"I spoke for five months, everything was ready, but the current club president said no." That's Xavi, in an interview with Romario, on why Lionel Messi never came back to Barcelona. Five months of work. Done by one man's decision.
Xavi was careful never to say Joan Laporta's name — he referred only to "the current president" throughout — but the target of his frustration is hardly a mystery. The same president, he added, is why his own coaching tenure ended the way it did: "I felt I was going to continue, that was agreed with the president, but there was a personal issue with someone at the club that prevented it."
What actually happened with Messi
This wasn't a vague flirtation. Xavi tried to bring back Dani Alves, Neymar, Pedro, and Messi during his spell as manager. Pedro and Neymar fell through on financial grounds — La Liga's financial fair play limits strangled both moves. But Messi's collapse was different. The deal was there. The president killed it.
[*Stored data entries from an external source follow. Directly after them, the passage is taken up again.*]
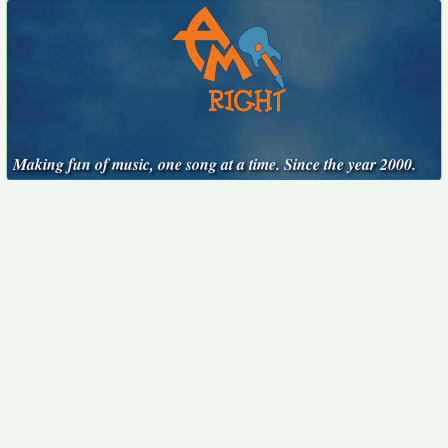
Making fun of music, one song at a time. Since the year 2000.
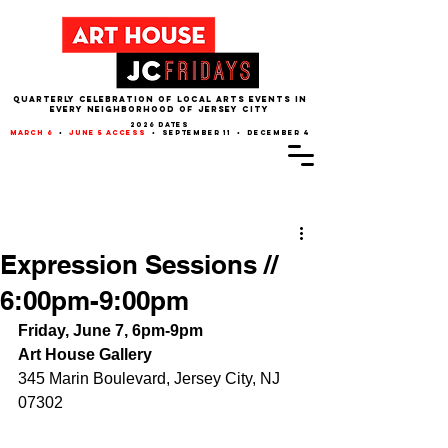
QUARTERLY CELEBRATION OF LOCAL ARTS EVENTS IN
EVERY NEIGHBORHOOD of JERSEY CITY
2026 dates
march 6
•
june 5 access
• september 11 • december 4
Post
Expression Sessions //
6:00pm-9:00pm
Friday, June 7, 6pm-9pm
Art House Gallery
345 Marin Boulevard, Jersey City, NJ 
07302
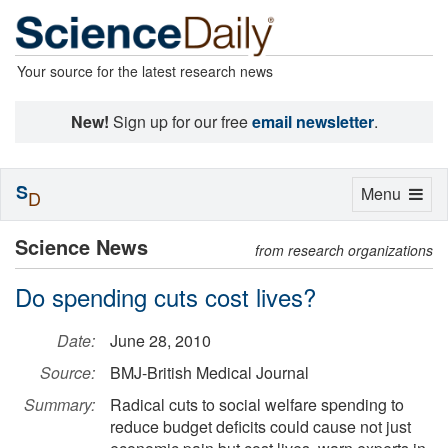
Your source for the latest research news
New!
Sign up for our free
email newsletter
.
S
Toggle
Menu
D
navigation
Science News
from research organizations
Do spending cuts cost lives?
Date:
June 28, 2010
Source:
BMJ-British Medical Journal
Summary:
Radical cuts to social welfare spending to
reduce budget deficits could cause not just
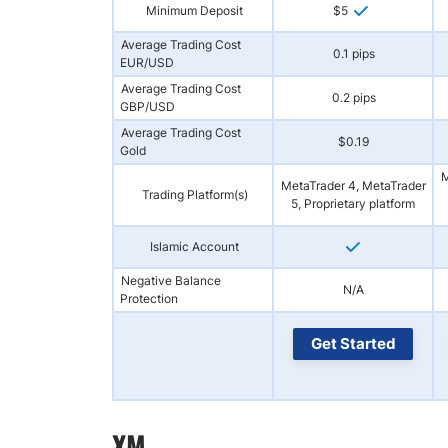
Minimum Deposit
$5
Average Trading Cost
0.1 pips
EUR/USD
Average Trading Cost
0.2 pips
GBP/USD
Average Trading Cost
$0.19
Gold
M
MetaTrader 4, MetaTrader
Trading Platform(s)
5, Proprietary platform
Islamic Account
Negative Balance
N/A
Protection
Get Started
XM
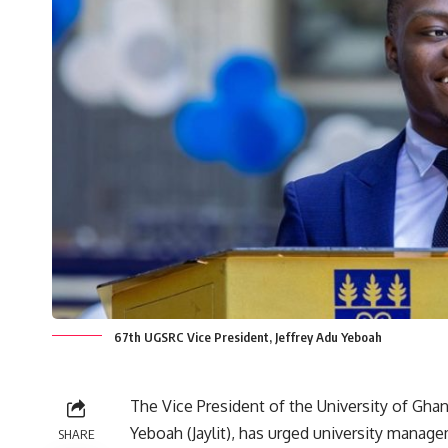
67th UGSRC Vice President, Jeffrey Adu Yeboah
‎The Vice President of the University of Gha
Yeboah (Jaylit), has urged university manag
SHARE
Whether that decision looks smart or catastrophic depends on your perspective. Messi is 37, finishing his career in MLS with Inter Miami. The short-term spectacle of a return would have been enormous — and the commercial and emotional case was clearly strong enough for Xavi to pursue it for five months. Laporta apparently saw it differently.
For Barcelona's odds in any big competition, the irony is that the club is now thriving under Hansi Flick with the exact young core Xavi says he built. "We left a legacy of young players who are now the backbone of the team," he said. Raphinha, who Xavi personally pushed to sign and backed through a difficult spell, is now one of Europe's most dangerous attackers. Lamine Yamal — "a chosen one," per Xavi — is being compared to Messi himself.
On Messi, midfielders, and a World Cup he'd do it all for
Xavi was at his most expansive talking about players he loves. He named Pedri, Vitinha, Mac Allister, and Frenkie de Jong — "who is not always valued enough" — as the modern midfielders who actually understand the game rather than just move the ball. High praise from someone who spent 20 years defining what that position meant at the highest level.
On Messi, he didn't hold back: "There will be no one better than him." He also settled the 2010 Ballon d'Or debate cleanly — "I don't feel like I was robbed of one" — which shows either remarkable self-awareness or the fact that winning the World Cup that year left no room for grievance.
"Winning the World Cup was my best moment," he said, ranking it above four Champions League titles with Barcelona. That's the scale of what international football meant to him — and perhaps why he sees Spain as genuine contenders again now. "It would be fantastic to have two stars on the shirt."
As for his next job, he's open to Brazil. Open to anything, really. But the headline from this interview isn't about his future — it's about the door that was closed on Messi's past. Five months of work. One president. No deal.